Reproduce the text of every one of the records below line for line, without changing anything. Leave the pictures out of your answer.
Top of RECORDS SHOWN
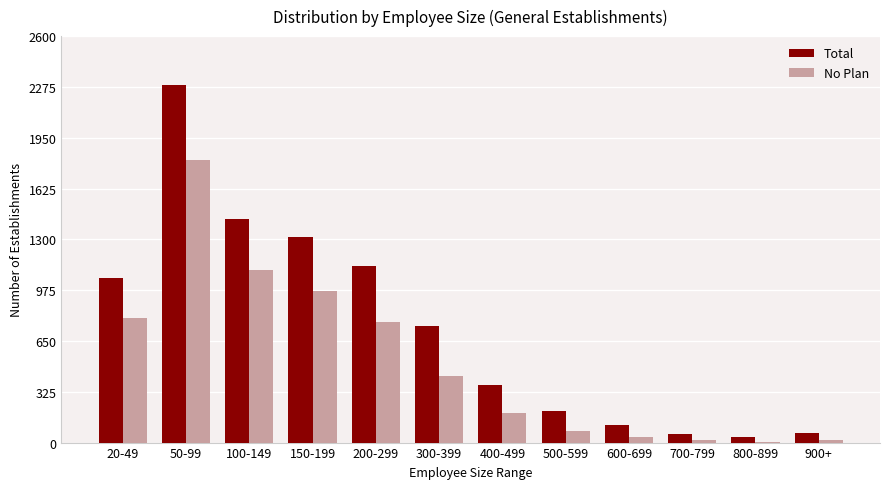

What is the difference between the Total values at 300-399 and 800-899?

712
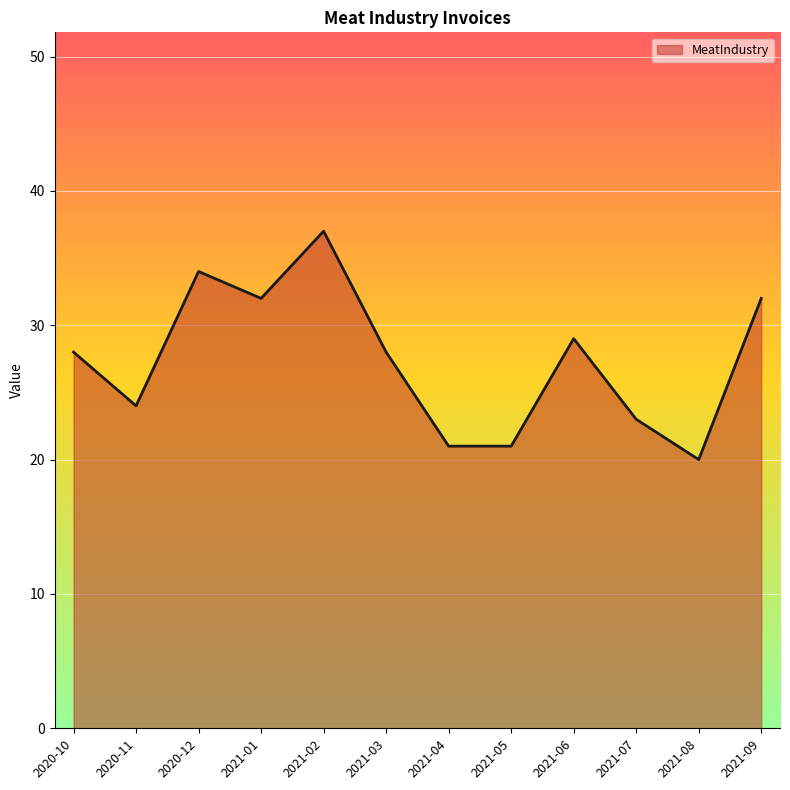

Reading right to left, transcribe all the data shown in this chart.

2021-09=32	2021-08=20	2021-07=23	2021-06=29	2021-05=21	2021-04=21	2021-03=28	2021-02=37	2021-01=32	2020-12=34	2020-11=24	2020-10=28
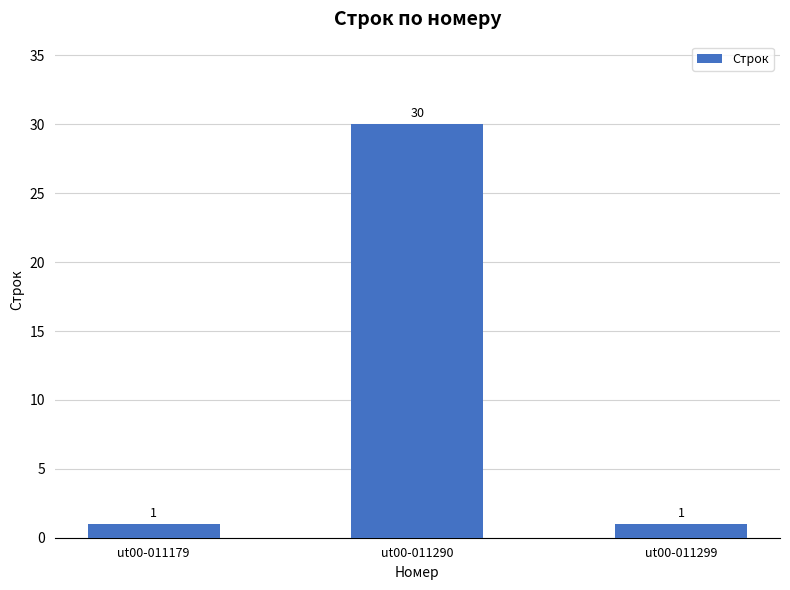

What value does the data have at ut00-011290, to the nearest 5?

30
Bottom of RECORDS SHOWN
RESULT OF THIS EXERCISE
What is the difference between the Total values at 300-399 and 800-899?

712

Reading right to left, transcribe all the data shown in this chart.

2021-09=32	2021-08=20	2021-07=23	2021-06=29	2021-05=21	2021-04=21	2021-03=28	2021-02=37	2021-01=32	2020-12=34	2020-11=24	2020-10=28

What value does the data have at ut00-011290, to the nearest 5?

30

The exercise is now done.